(INPUT DATA)

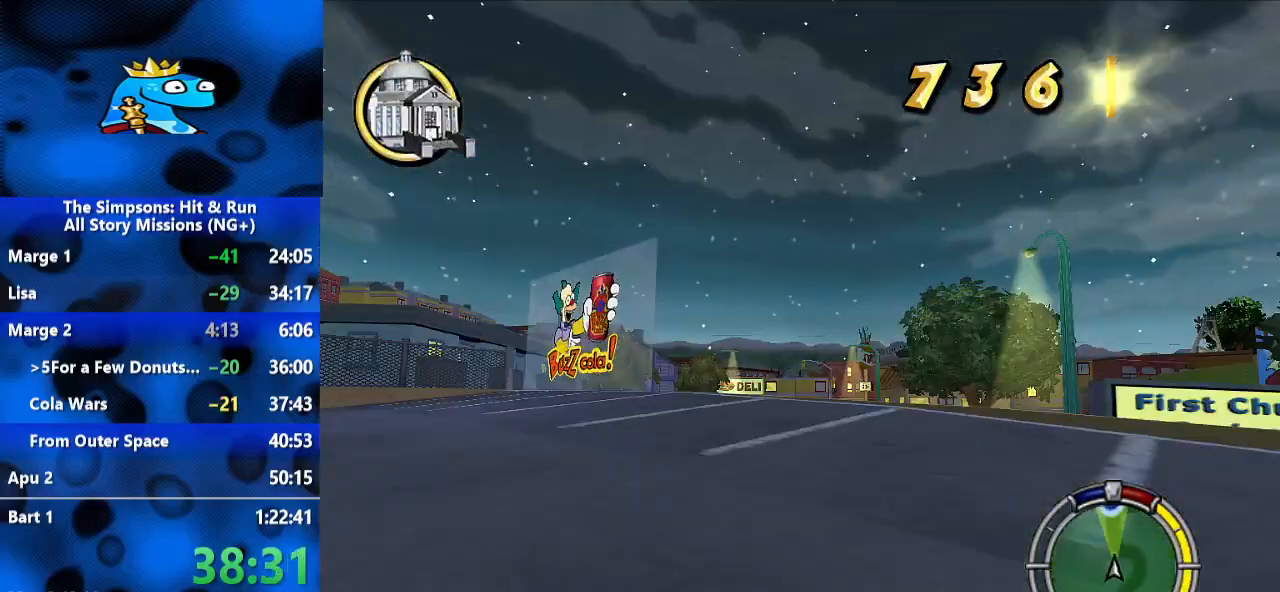
{"dt_ms": 500, "buttons": ["R2"], "left_stick": "center", "right_stick": "center", "events": []}
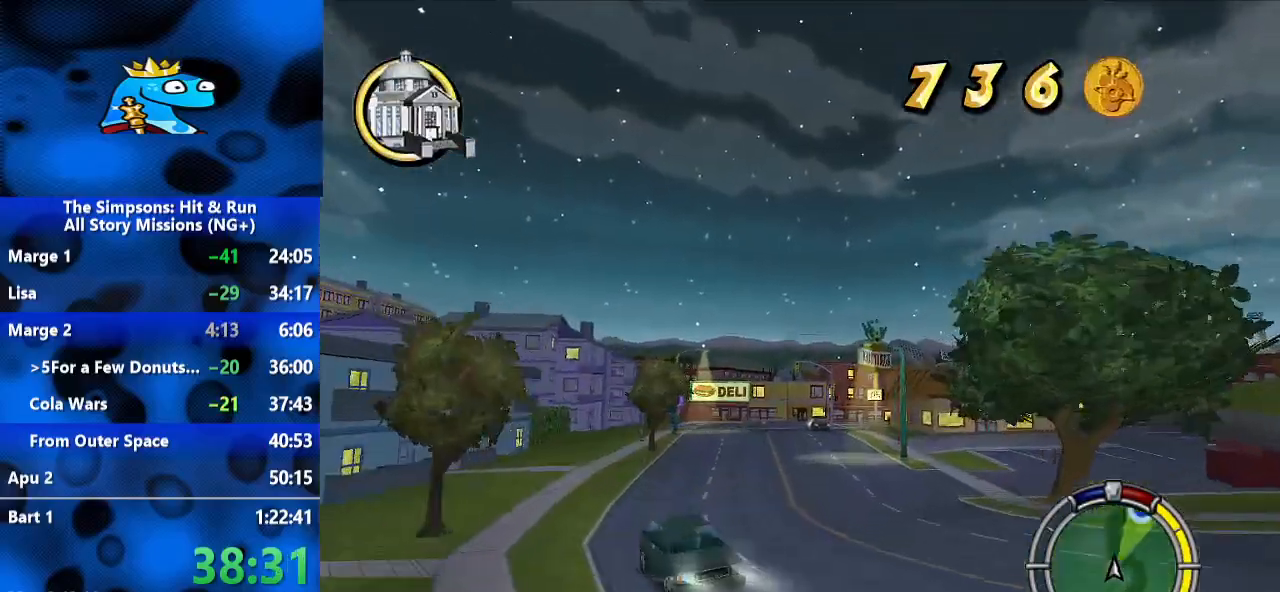
{"dt_ms": 500, "buttons": ["R2"], "left_stick": "left", "right_stick": "center", "events": [[200, "right_stick", "down"], [333, "left_stick", "left"], [433, "right_stick", "center"]]}
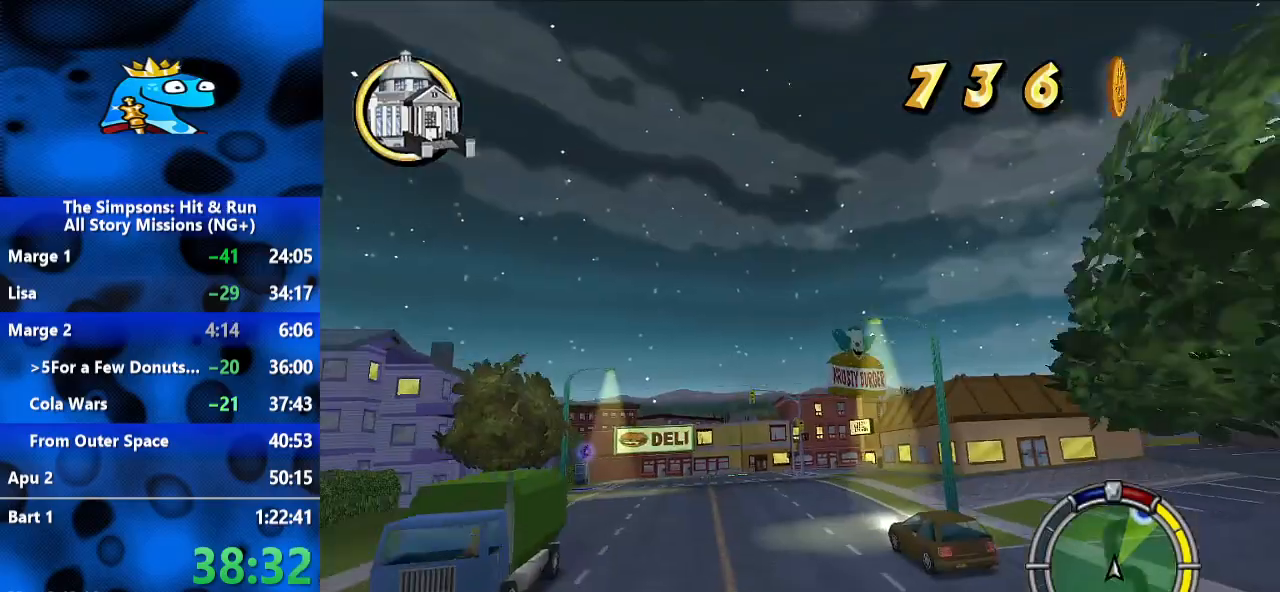
{"dt_ms": 500, "buttons": ["R2"], "left_stick": "center", "right_stick": "center", "events": [[500, "left_stick", "center"]]}
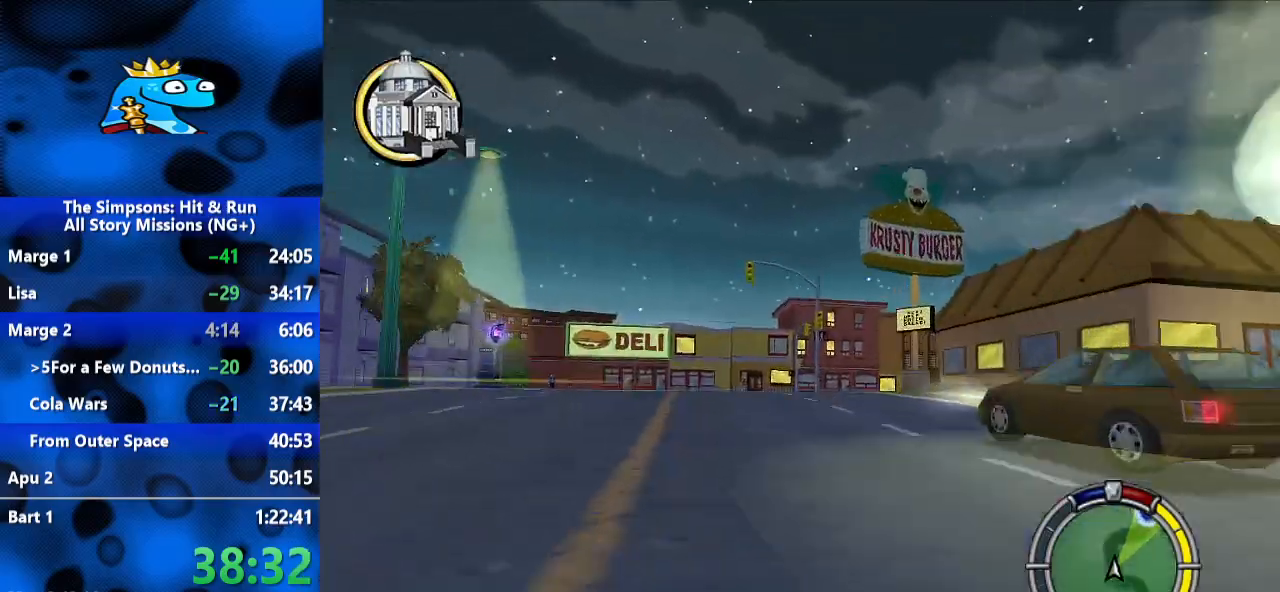
{"dt_ms": 500, "buttons": ["R2"], "left_stick": "right", "right_stick": "center", "events": [[133, "left_stick", "right"]]}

(End INPUT DATA)

_TASK DESCRIPTION_
Give back every line of the material exactly as written, but not the pictures.

_ANSWER AREA_
{"dt_ms": 500, "buttons": ["R2"], "left_stick": "center", "right_stick": "center", "events": []}
{"dt_ms": 500, "buttons": ["R2"], "left_stick": "left", "right_stick": "center", "events": [[200, "right_stick", "down"], [333, "left_stick", "left"], [433, "right_stick", "center"]]}
{"dt_ms": 500, "buttons": ["R2"], "left_stick": "center", "right_stick": "center", "events": [[500, "left_stick", "center"]]}
{"dt_ms": 500, "buttons": ["R2"], "left_stick": "right", "right_stick": "center", "events": [[133, "left_stick", "right"]]}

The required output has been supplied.